Public Housing Can Be Good for Kids. But There Isn’t Enough of It.

Finish this sentence: “Children who grow up in public housing…”

Whatever your political leanings, you probably didn’t come up with “…do better in life than their peers who didn’t.” But according to a recent study published by the National Bureau of Economic Research (NBER), it’s true. The authors compared siblings who spent different amounts of time in public housing, and found that the children who spent more time in the projects had higher earnings and a lower chance of being incarcerated. Kids got a similar benefit when their families received vouchers to help them pay the rent at a private apartment.

The point, of course, is not that public housing is an ideal place to spend a childhood. It’s that the alternatives can be much worse.

In my city, Nashua, New Hampshire, one of those alternatives is the Country Barn Motel and Campground. It’s an old house and barn that the owners turned into a bunch of individual rooms, plus some trailers on blocks. Everything’s painted a rustic brown, and when I visited—a week before Halloween—it was decorated with fake cobwebs.

It’s a nice place in a lot of ways. Kids ride bikes around the quiet, wooded grounds, and neighbors volunteer to babysit for each other. But many of the families here are facing the kinds of stress that can have troubling long-term consequences for kids.

Inside one door, guarded by three carved pumpkins, Crystal and Jimmy live with their baby, five-year-old son, and three-year-old daughter in a single room. There are two beds, a TV, a refrigerator, and a stove—only one of the electric burners works—and that’s about it. They’ve been here for about five months. While I talked with the adults, the older kids showed off their gymnastic moves, mostly ignoring a cartoon playing on the TV.

“We’re trying to save money for a place, but everywhere’s expensive,” Jimmy said.

As of 2012, there were around 6.5 million U.S. households waiting for either a spot in public housing or a housing voucher.

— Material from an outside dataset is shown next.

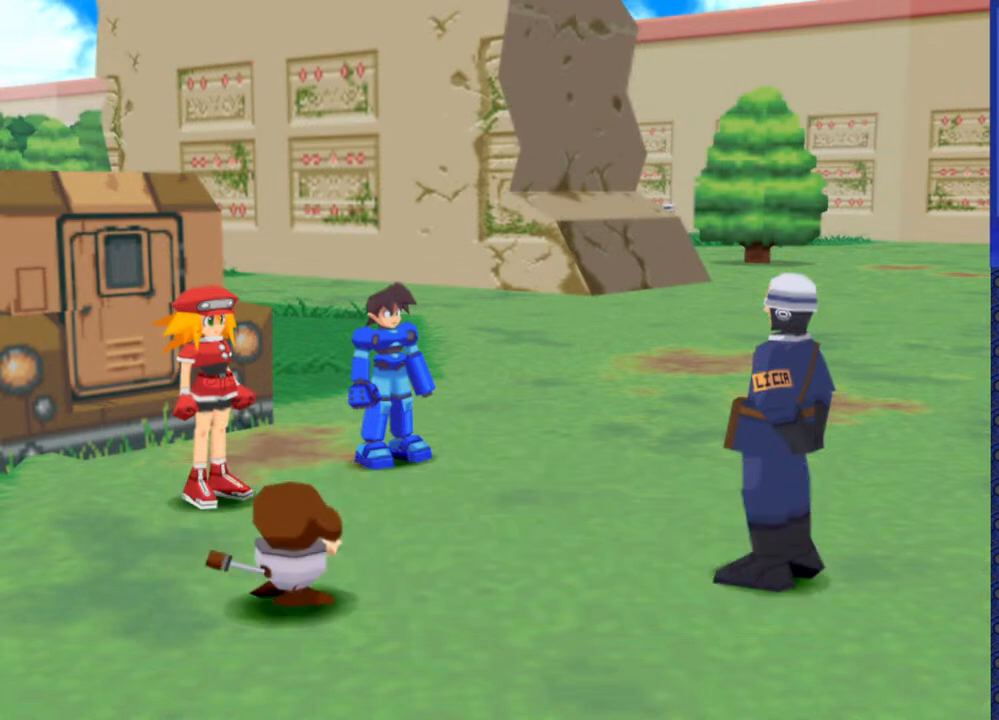
Gameplay with a controller (PlayStation layout); each line is a JSON object with the inputs held at the frame after it. "events" lists button and stick changes between this image and that frame as [ms after this image, input, new state], when the widget could be followed in between. Not read: L3 R3.
{"buttons": [], "events": [[150, "TRIANGLE", "down"], [250, "TRIANGLE", "up"]]}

Before moving here, the family lived with Jimmy’s stepmom. But, between her five kids and their three, squeezing everyone into a three-bedroom apartment didn’t work for long. Crystal and Jimmy have been on a wait list for public housing for two years, but their number hasn’t come up. Researchers who study housing policy have found that’s not terribly unusual. As of 2012, there were around 6.5 million U.S. households waiting for either a spot in public housing or a housing voucher.

Crystal and Jimmy do get government help with their rent, but it’s through a city program that’s supposed to be a short-term emergency backstop. They worry that they could lose that assistance any day now. Meanwhile, Jimmy said, living at the motel is tough on the kids.

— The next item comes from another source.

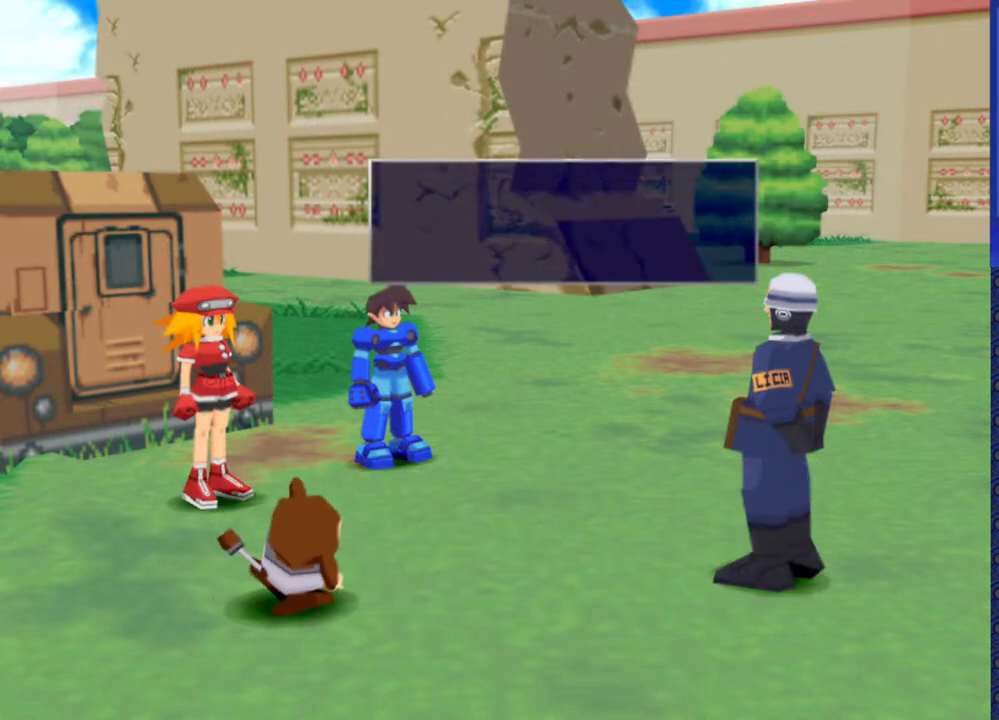
{"buttons": ["TRIANGLE"], "events": [[83, "TRIANGLE", "down"], [150, "TRIANGLE", "up"], [500, "TRIANGLE", "down"]]}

“Just putting them to bed, everything’s extra hard,” Jimmy said. “We’re so on top of each other. If one of them’s awake, they’re all awake.”

The U.S. Department of Education warns that moving around a lot, or living in temporary situations like motels or doubling up with other families, tends to hurt children’s school achievement and emotional development. One recent, randomized study in New York City found that families that don’t get help with housing are more likely to suffer from depression and anxiety compared with those that move to new, subsidized housing. That repeated exposure to acute stress might help explain the long-term effects on kids’ incomes and incarceration rates that the new NBER paper found—the stability matters.

David Evans lives with his girlfriend and their three kids, including a newborn baby, in one of the trailers at the Country Barn. It’s $225 a week—cheaper than living inside the motel—but it only comes with a hot plate for cooking, and you have to use a shared bathroom in a separate building. Between his paycheck from a warehouse job and his girlfriend’s disability benefit, they can only afford rent, food, and clothes for the kids. An apartment with a monthly rent might be cheaper, but they’d have to save up for the security deposit.

Things were easier when the family got part of their rent through a federal Section 8 voucher. But then his girlfriend got into a dispute with her family, who had control over her Social Security checks. Ultimately, David and his girlfriend lost access to the checks, which made it impossible to pay their rent. They were evicted—which meant permanently losing their eligibility for the voucher.

“Telling my kids we have to go live in a trailer, that’ll break you down,” Evans said.

Evans is a former heroin addict, clean three years. He’s used to working hard at seeing the bright side of things. But he said living in a 200-square foot trailer is hard on the whole family, particularly his eight-year-old stepdaughter.

“She gets edgy, so she has a little bit of an attitude,” he said.

In fact, the girl has been lobbying her mother to go live with her biological dad, who has been in and out of jail and recently got back in touch after years out of her life.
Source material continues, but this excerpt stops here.